A Garda Ombudsman and a Garda Authority must be appointed if public anxiety concerning the behaviour of some members of the force is to be allayed and the moral influence of the police, as servants of the people, safeguarded.
For five years now, reports from County Donegal of criminal, unethical and unprofessional behaviour by individual gardai have dripped like acid onto the reputation of the Garda Síochána as a whole, causing serious public disquiet. In all of that time, the Minister for Justice, Mr O'Donoghue, failed to take rigorous, corrective action. Only now, in the run-up to a general election, does he announce a judicial inquiry that may run for years; be conducted partly in private and have to await the completion of criminal cases before publication.

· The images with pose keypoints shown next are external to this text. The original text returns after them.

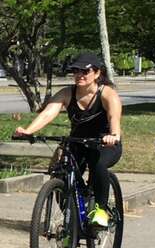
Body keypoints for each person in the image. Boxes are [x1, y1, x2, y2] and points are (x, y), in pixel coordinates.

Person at [14, 52, 122, 227]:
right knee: (60, 172)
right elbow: (48, 113)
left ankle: (101, 210)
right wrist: (28, 130)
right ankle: (71, 224)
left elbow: (114, 118)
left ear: (97, 73)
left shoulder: (107, 94)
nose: (79, 75)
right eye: (76, 71)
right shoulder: (67, 93)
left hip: (103, 143)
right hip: (77, 142)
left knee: (99, 165)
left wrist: (114, 135)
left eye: (84, 71)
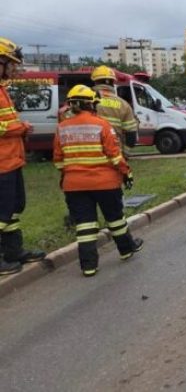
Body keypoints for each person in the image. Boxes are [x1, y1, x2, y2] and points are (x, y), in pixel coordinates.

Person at [53, 84, 143, 277]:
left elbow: (58, 160)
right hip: (105, 183)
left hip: (74, 185)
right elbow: (114, 155)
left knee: (85, 225)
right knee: (115, 218)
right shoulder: (102, 125)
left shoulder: (62, 128)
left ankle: (88, 266)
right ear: (90, 104)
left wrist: (69, 174)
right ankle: (126, 250)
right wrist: (126, 172)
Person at [0, 37, 46, 275]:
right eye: (9, 63)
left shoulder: (2, 90)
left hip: (10, 160)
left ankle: (13, 251)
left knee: (14, 209)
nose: (13, 68)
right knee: (1, 212)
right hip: (1, 163)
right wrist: (21, 128)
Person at [90, 65, 138, 153]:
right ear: (112, 82)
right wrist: (124, 154)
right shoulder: (124, 105)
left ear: (95, 82)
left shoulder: (86, 101)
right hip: (114, 154)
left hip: (91, 154)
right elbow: (131, 135)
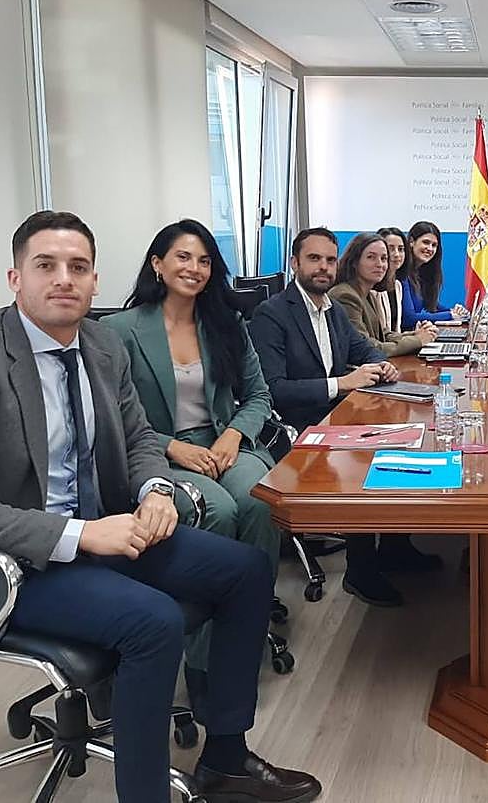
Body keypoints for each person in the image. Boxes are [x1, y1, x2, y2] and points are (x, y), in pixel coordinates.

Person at [0, 211, 320, 803]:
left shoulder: (101, 345)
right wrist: (81, 534)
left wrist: (156, 491)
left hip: (102, 533)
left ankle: (226, 756)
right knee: (154, 621)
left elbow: (139, 439)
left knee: (246, 571)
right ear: (15, 278)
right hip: (3, 564)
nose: (64, 279)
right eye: (45, 266)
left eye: (78, 267)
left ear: (96, 280)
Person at [103, 219, 286, 698]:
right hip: (159, 448)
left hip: (224, 441)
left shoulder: (226, 322)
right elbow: (112, 417)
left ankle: (245, 628)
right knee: (219, 511)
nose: (196, 268)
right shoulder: (118, 330)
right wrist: (171, 445)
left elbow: (258, 394)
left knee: (260, 501)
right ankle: (205, 663)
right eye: (183, 257)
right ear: (157, 264)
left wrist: (232, 436)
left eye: (205, 260)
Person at [250, 227, 432, 608]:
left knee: (408, 428)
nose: (323, 267)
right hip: (296, 422)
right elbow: (273, 388)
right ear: (295, 263)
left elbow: (364, 349)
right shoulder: (272, 314)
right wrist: (340, 383)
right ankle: (360, 571)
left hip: (337, 413)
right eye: (314, 259)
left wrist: (383, 367)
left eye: (329, 260)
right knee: (361, 463)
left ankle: (396, 545)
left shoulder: (331, 311)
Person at [330, 231, 439, 356]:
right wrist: (418, 340)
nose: (380, 264)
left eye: (384, 259)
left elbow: (384, 334)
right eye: (371, 257)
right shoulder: (346, 296)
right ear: (354, 261)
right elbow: (367, 348)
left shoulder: (368, 294)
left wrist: (418, 334)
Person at [398, 221, 469, 328]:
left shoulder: (422, 273)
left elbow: (431, 305)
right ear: (411, 242)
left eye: (434, 245)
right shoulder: (403, 274)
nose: (430, 249)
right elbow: (409, 318)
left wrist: (455, 312)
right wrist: (449, 315)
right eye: (426, 242)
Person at [373, 226, 407, 333]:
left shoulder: (397, 286)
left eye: (401, 249)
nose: (397, 254)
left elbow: (396, 330)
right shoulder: (372, 288)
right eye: (391, 249)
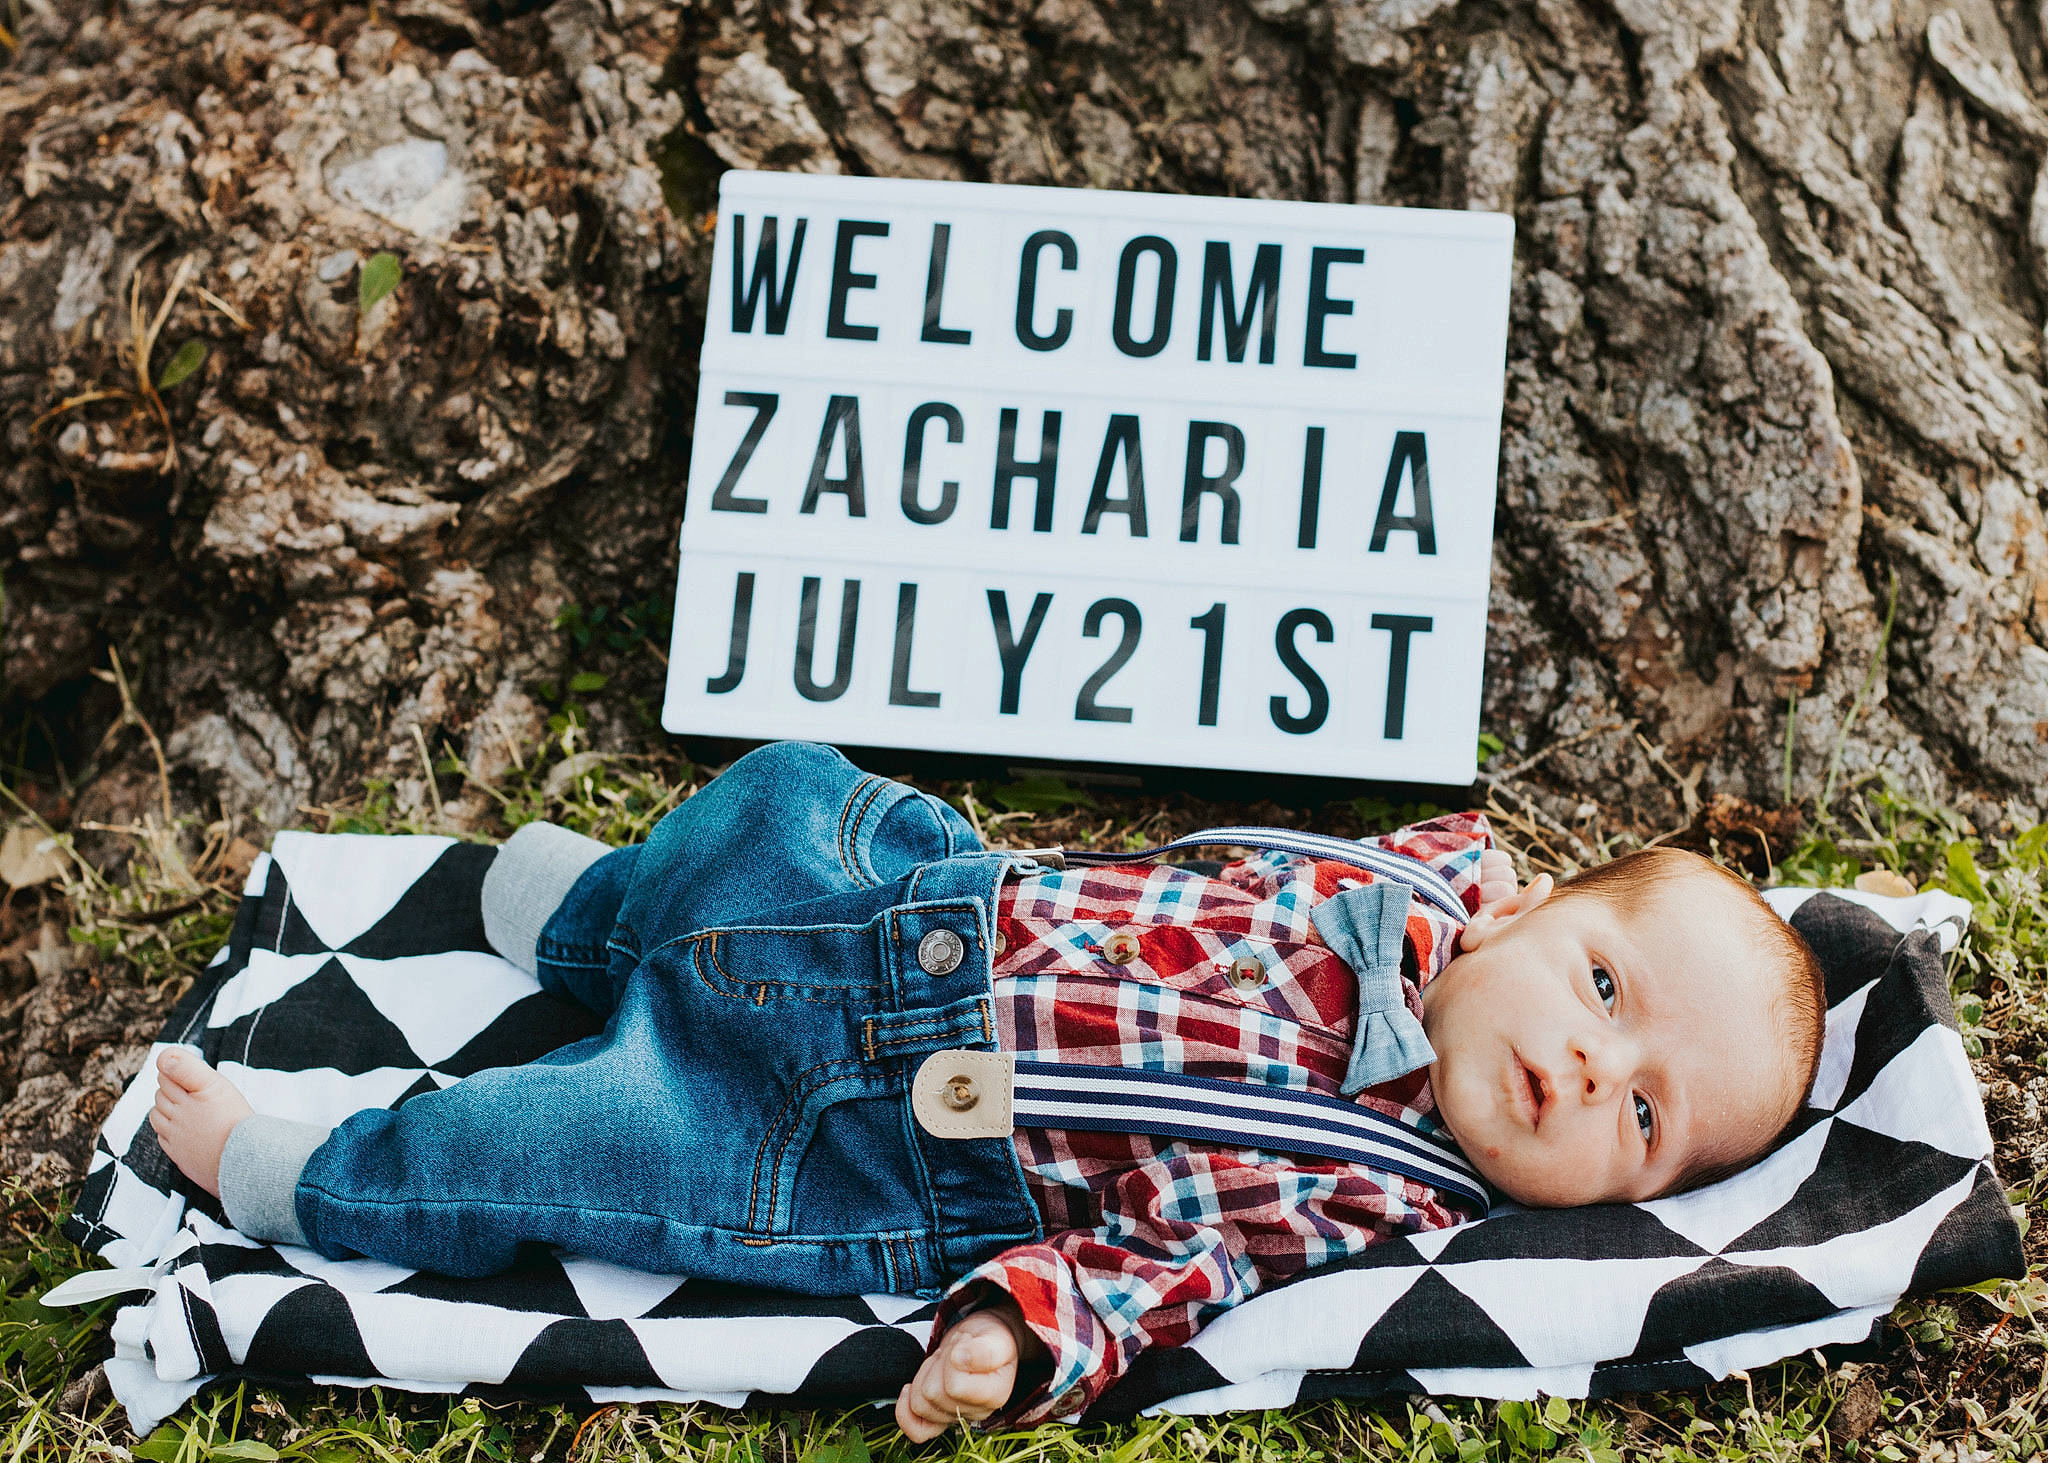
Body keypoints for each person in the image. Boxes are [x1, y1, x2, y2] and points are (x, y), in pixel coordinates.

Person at [146, 741, 1825, 1438]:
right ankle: (602, 922)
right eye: (1608, 990)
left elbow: (1170, 1277)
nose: (1597, 1063)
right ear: (1521, 905)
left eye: (1648, 1117)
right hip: (903, 901)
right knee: (776, 799)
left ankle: (304, 1175)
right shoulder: (1409, 878)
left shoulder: (1364, 1187)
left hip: (859, 1133)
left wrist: (1015, 1333)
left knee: (566, 1150)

It is too little and far too late. There is an impression abroad that individual members of the Garda Síochána are out of control; that traditional disciplinary mechanisms are inadequate and that those who break the law are not being called to account in spite of three separate Garda investigations.
The Minister has proposed to deal with this problem by appointing a new, independent Garda Inspectorate under legislation that has yet to be published and may take years to implement. His cautious approach has differed from that advocated by his own Government when urging root-and-branch reform of the RUC. Those reforms, involving the appointment of a Police Authority and a Police Ombudsman, were offered as draft legislation in this State by the Labour Party two years ago, but rejected by the Minister.

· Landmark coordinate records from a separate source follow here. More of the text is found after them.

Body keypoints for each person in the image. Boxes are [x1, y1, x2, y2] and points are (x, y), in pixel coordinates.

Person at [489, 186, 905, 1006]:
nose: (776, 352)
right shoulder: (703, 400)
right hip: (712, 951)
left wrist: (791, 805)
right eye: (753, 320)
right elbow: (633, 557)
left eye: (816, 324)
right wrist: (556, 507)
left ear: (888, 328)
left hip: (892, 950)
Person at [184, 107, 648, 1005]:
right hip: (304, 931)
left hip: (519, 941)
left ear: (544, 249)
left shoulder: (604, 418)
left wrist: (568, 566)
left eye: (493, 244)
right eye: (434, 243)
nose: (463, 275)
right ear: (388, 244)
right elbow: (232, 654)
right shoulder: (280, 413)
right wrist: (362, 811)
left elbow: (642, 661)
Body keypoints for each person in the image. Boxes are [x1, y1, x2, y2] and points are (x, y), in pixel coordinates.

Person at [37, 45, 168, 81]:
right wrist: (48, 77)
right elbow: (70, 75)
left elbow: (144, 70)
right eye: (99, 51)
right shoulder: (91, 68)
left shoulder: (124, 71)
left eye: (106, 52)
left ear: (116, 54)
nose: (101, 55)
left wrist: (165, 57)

Two months ago, under pressure from Fine Gael and the Labour Party in the Dáil, Mr O'Donoghue refused to establish a judicial inquiry into the conduct of members of the Garda Síochána in County Donegal. Instead, he appointed Mr Shane Murphy SC to read all the files and papers in his department which catalogued five years of internal investigations. These involved the handling by the Garda of the death of Mr Richard Barron; the alleged harassment of the McBrearty family and claims that explosives were stolen from Garda care and hidden in special caches so that certain officers would get credit for "finding" them. Mr Murphy's report to the Minister will not be published, in spite of an earlier commitment. But it obviously was of such a damning nature that a sworn inquiry is now to be established as a matter of urgency under a former president of the High Court, Mr Justice Morris.

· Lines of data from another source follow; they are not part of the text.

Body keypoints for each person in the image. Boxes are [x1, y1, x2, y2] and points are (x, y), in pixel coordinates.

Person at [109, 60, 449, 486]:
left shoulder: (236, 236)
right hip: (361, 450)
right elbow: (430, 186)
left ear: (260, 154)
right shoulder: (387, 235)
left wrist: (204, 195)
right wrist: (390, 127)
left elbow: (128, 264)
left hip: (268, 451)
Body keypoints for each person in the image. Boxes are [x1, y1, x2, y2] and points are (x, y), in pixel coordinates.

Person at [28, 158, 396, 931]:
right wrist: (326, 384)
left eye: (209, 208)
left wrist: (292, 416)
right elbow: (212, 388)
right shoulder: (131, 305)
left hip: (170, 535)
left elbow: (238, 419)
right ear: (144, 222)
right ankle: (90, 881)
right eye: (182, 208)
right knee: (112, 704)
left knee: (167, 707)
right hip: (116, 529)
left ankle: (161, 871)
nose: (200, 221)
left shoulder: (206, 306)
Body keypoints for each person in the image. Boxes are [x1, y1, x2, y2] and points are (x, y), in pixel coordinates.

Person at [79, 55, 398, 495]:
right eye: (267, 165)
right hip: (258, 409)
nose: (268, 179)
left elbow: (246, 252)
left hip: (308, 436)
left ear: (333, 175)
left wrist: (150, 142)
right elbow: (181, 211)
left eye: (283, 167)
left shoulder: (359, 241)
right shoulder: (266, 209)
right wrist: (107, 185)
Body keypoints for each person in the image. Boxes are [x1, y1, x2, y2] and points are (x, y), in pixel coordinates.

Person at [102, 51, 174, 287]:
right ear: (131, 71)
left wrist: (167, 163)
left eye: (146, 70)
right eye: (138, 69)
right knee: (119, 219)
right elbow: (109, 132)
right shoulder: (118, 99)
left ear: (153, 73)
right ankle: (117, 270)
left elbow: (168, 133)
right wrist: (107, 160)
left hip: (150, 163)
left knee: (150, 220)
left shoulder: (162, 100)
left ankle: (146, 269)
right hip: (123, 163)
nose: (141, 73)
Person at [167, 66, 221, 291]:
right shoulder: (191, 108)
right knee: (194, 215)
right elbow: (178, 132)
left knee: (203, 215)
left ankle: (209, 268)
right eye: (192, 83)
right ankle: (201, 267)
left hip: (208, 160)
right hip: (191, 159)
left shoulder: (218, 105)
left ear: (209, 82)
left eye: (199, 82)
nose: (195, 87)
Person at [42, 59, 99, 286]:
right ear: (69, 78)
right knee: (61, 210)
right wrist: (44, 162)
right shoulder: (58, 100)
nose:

The need for a comprehensive reform of the relationship between the Garda Síochána, the political system and the public they serve has been obvious for years, in the context of greater accountability and transparency. But the Government and the Minister for Justice, Mr O'Donoghue, failed to grasp the nettle. The events that transpired in County Donegal, and developments elsewhere, should become a wake-up call for this society. Doing nothing and ignoring unpalatable realities is a recipe for disaster.